The news from NASCAR.com reports that the Craftsman Truck Series is set to race at Watkins Glen International for only the third time in 25 years. This event marks a rare foray onto a road course for a series primarily known for its short track and intermediate oval prowess. For fans of pavement racing, this offers a unique challenge for these production-based trucks, demanding different driving styles and chassis setups than their typical high-speed, banked-turn environments.
However, for the Apex Racing readership, our focus remains steadfastly on the unforgiving terrain of the Baja Peninsula, the vast stretches of the Nevada desert, and the technical challenges of the Best in the Desert and SCORE International circuits. While the 'Truck Series' moniker might suggest a kinship, the Craftsman trucks, with their tightly controlled specifications, aerodynamic packages, and asphalt-tuned suspensions, are a world apart from the purpose-built, long-travel beasts that dominate our sport.

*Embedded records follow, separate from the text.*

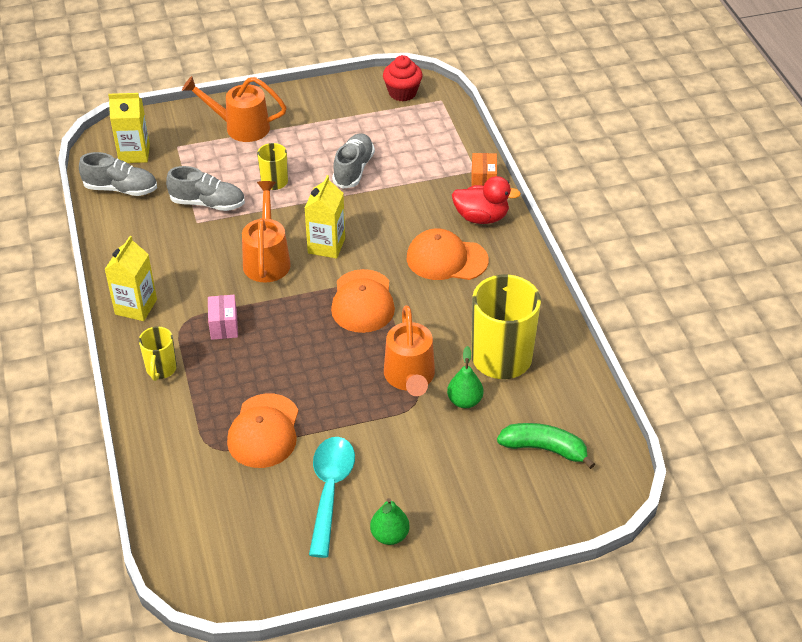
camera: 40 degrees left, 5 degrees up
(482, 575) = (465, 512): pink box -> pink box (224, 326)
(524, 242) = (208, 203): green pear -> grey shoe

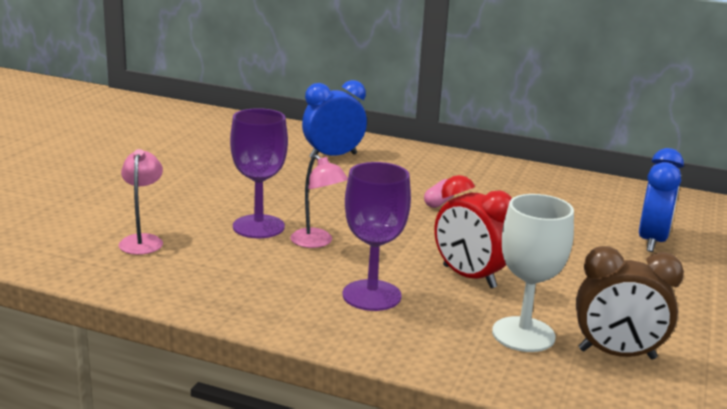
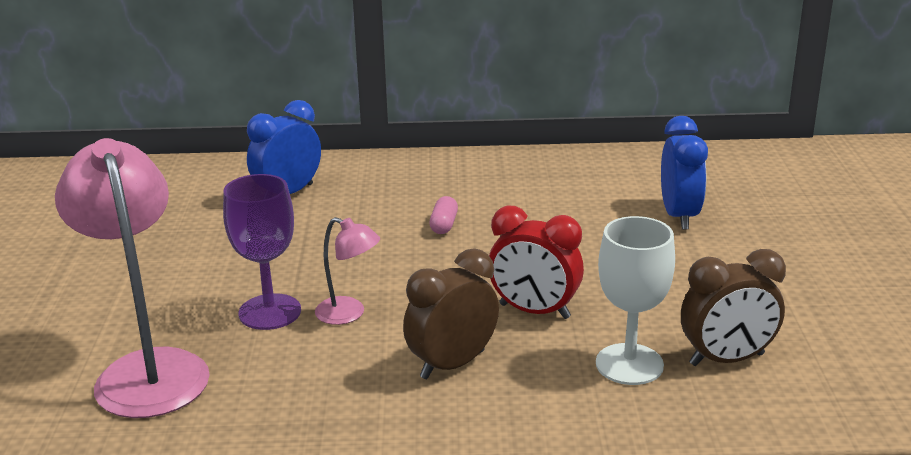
camera: 20 degrees left, 5 degrees up
(142, 240) = (148, 369): pink lamp -> pink lamp, size x2.09
(371, 295) = (452, 364): purple goblet -> brown clock

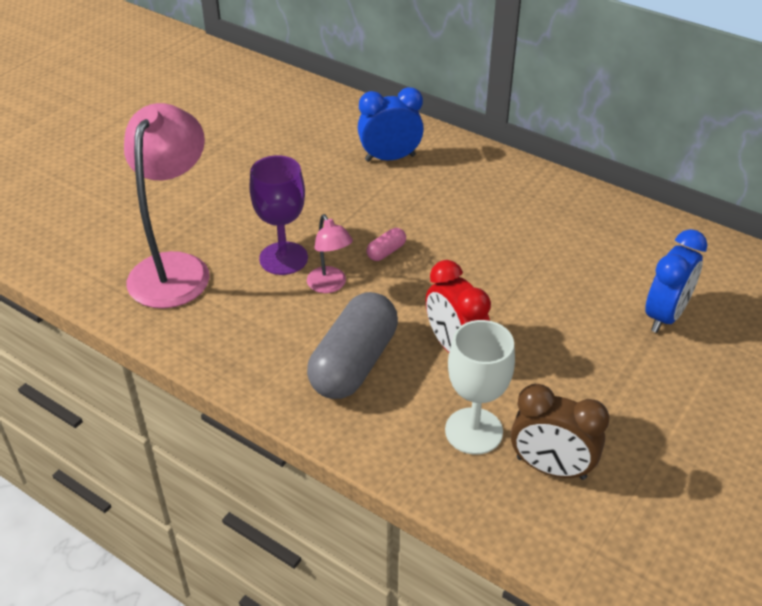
camera: 35 degrees right, 15 degrees up
(444, 225) = (470, 237): pink capsule -> pink capsule (386, 252)
(452, 364) = (354, 363): brown clock -> grey capsule

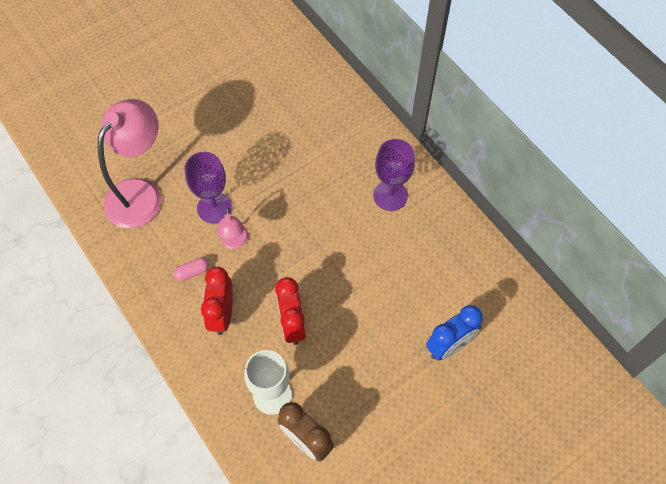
camera: 20 degrees right, 20 degrees up
(354, 363) = (222, 314): grey capsule -> red clock
(386, 252) = (285, 224): pink capsule -> pink capsule (192, 272)
(390, 158) = (329, 133): blue clock -> none
(499, 195) = (390, 195): none -> purple goblet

Our trophy trucks, Class 1 buggies, and 6100 trucks are engineered for a different kind of punishment entirely. Their massive wheel travel, robust billet components, and sophisticated bypass shocks are designed to absorb brutal impacts, navigate deep whoops, and maintain traction over loose surfaces at triple-digit speeds. The engineering challenges faced by teams like Menzies Motorsports, Rob MacCachren Racing, or the Herbst family are centered on durability, suspension articulation, and power delivery in extreme conditions, not optimizing downforce for a high-speed road course corner.
While we acknowledge the skill required to pilot any racing machine, the spectacle of a Craftsman Truck Series race at Watkins Glen, with its intricate turns and elevation changes, is fundamentally different from the raw, untamed essence of desert racing. Our drivers, navigating hundreds of miles of unmarked terrain with the aid of a co-driver and a meticulous prerunner strategy, face a challenge that transcends the confines of a paved circuit.
So, as the pavement trucks turn left and right at Watkins Glen, Apex Racing will continue to bring you the most in-depth coverage of the true truck racing – the kind where dust flies, shocks cycle through 30 inches of travel, and the finish line is earned through sheer grit and mechanical fortitude across the world's most challenging natural landscapes. Our next deep dive will undoubtedly be into the latest suspension innovations or a detailed prerunner build, rather than tire compounds for a road course.